Smithback schnitt eine Grimasse. »Das ist leider nur allzu wahr. Damit könnte ich ja der ethnischen Minderheit der Kothoga in New York auf die Zehen steigen. Aber mein Interesse wurde geweckt, als Osterbaan mir erzählte, wie sehr Rickman wegen dieser Geschichte aus dem Häuschen war. Also nahm ich mir vor, ein wenig herumzugraben, vielleicht entdecke ich ja eine Leiche in Rickmans Keller. Irgend etwas, was mir bei unserem nächsten tête-à-tête eine bessere Position verschaffen könnte. Sie wissen schon: ›Dieses Kapitel bleibt, oder ich gehe mit der Whittlesey-Geschichte zum Smithsonian-Magazin‹ – so was in der Art.«
»Hey, Moment mal«, sagte Margo, »ich habe Sie nicht ins Vertrauen gezogen, damit Sie persönlich Kapital daraus schlagen können. Verstehen Sie denn nicht? Wir müssen mehr über diese Kisten herausfinden. Was immer diese Menschen getötet hat, ist hinter etwas aus den Kisten her. Wir müssen herausfinden, was es ist.«
»Was wir wirklich finden müssen, ist Whittleseys Tagebuch«, sagte Smithback.

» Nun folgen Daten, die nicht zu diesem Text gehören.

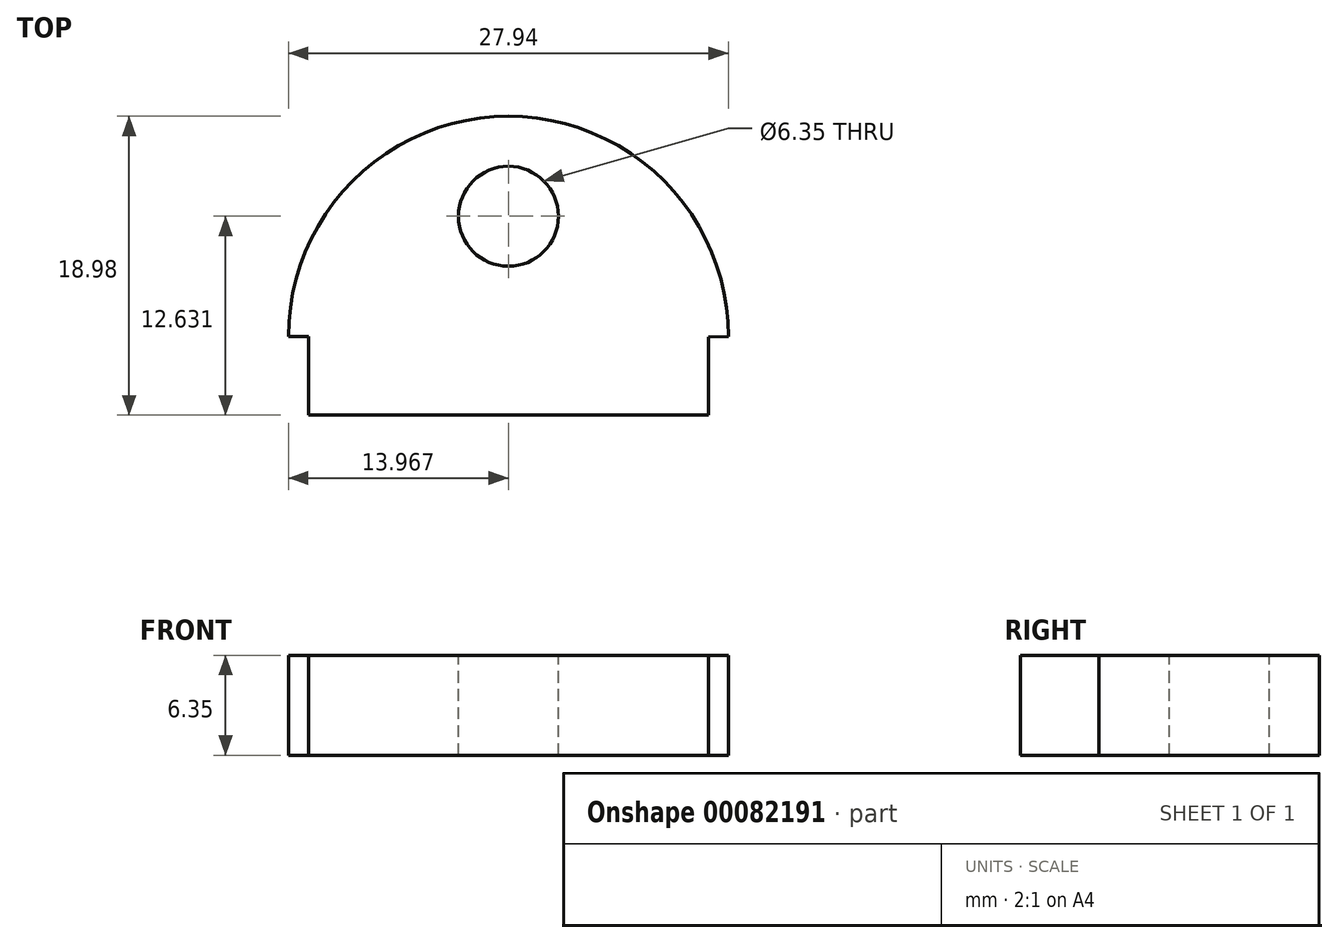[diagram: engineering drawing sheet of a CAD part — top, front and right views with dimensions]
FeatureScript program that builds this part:
annotation { "Feature Type Name" : "Feature", "Feature Type Description" : "" }
export const myFeature = defineFeature(function(context is Context, id is Id, definition is map)
    precondition{}
    {
        {
            var Q0;
            Q0=qCreatedBy(makeId("Top.planeOp"),FACE);
            var sketch = newSketch(context, id + "F0", { "sketchPlane" : qUnion([Q0])});
            skLineSegment(sketch, "E0", {"start": v(-20, -36.76) * mm, "end": v(-20, -31.76) * mm});
            skLineSegment(sketch, "E1", {"start": v(5.4, -31.78) * mm, "end": v(5.4, -36.76) * mm});
            skLineSegment(sketch, "E2", {"start": v(5.4, -36.76) * mm, "end": v(-20, -36.76) * mm});
            skArc(sketch, "E3", {"start": v(6.67, -31.76) * mm, "mid": v(-7.3, -17.78) * mm, "end": v(-21.27, -31.76) * mm});
            skLineSegment(sketch, "E4", {"start": v(-21.27, -31.76) * mm, "end": v(-20, -31.76) * mm});
            skPoint(sketch, "E5", {"position": v(-7.3, -36.76) * mm});
            skLineSegment(sketch, "E6", {"start": v(5.4, -31.78) * mm, "end": v(6.67, -31.76) * mm});
            skSolve(sketch);
        }
        {
            var Q0;
            Q0 = qSketchRegion(id + "F0", true);
            extrude(context, id + "F1", {"entities" : qUnion([Q0]), "depth" : 6.35 * mm});
        }
        {
            var Q0;
            Q0=makeQuery(id+"F1.opExtrude","CAP_FACE",FACE,{"disambiguationData":[OSD([sQuery(id+"F0.wireOp",EDGE,"E0"),sQuery(id+"F0.wireOp",EDGE,"E1"),sQuery(id+"F0.wireOp",EDGE,"E2"),sQuery(id+"F0.wireOp",EDGE,"E3"),sQuery(id+"F0.wireOp",EDGE,"E4")])],"isStart":false});
            var sketch = newSketch(context, id + "F2", { "sketchPlane" : qUnion([Q0])});
            skPoint(sketch, "E7", {"position": v(-7.3, -17.78) * mm});
            skPoint(sketch, "E8", {"position": v(-7.3, -24.13) * mm});
            skCircle(sketch, "E9", {"center": v(-7.3, -24.13) * mm, "radius": 3.17 * mm});
            skSolve(sketch);
        }
        {
            var Q0;
            Q0 = qSketchRegion(id + "F2", true);
            extrude(context, id + "F3", {"entities" : qUnion([Q0]), "operationType" : NewBodyOperationType.REMOVE, "oppositeDirection" : true, "depth" : 25.4 * mm});
        }
    });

»Aber Cuthbert sagt, es sei verlorengegangen«, gab Margo zu bedenken.
»Haben Sie schon mal in der Katalog-Datenbank nachgesehen?« fragte Smithback. »Vielleicht ist dort eine Information über seinen Verbleib gespeichert. Ich würde es ja liebend gerne selbst machen, aber leider ist meine Sicherheitseinstufung dazu viel zu niedrig.«
»Meine ebenfalls«, antwortete Margo. »Und außerdem war heute nicht gerade mein Glückstag, was Computer anbelangt.« Sie erzählte den beiden von ihrem Gespräch mit Kawakita.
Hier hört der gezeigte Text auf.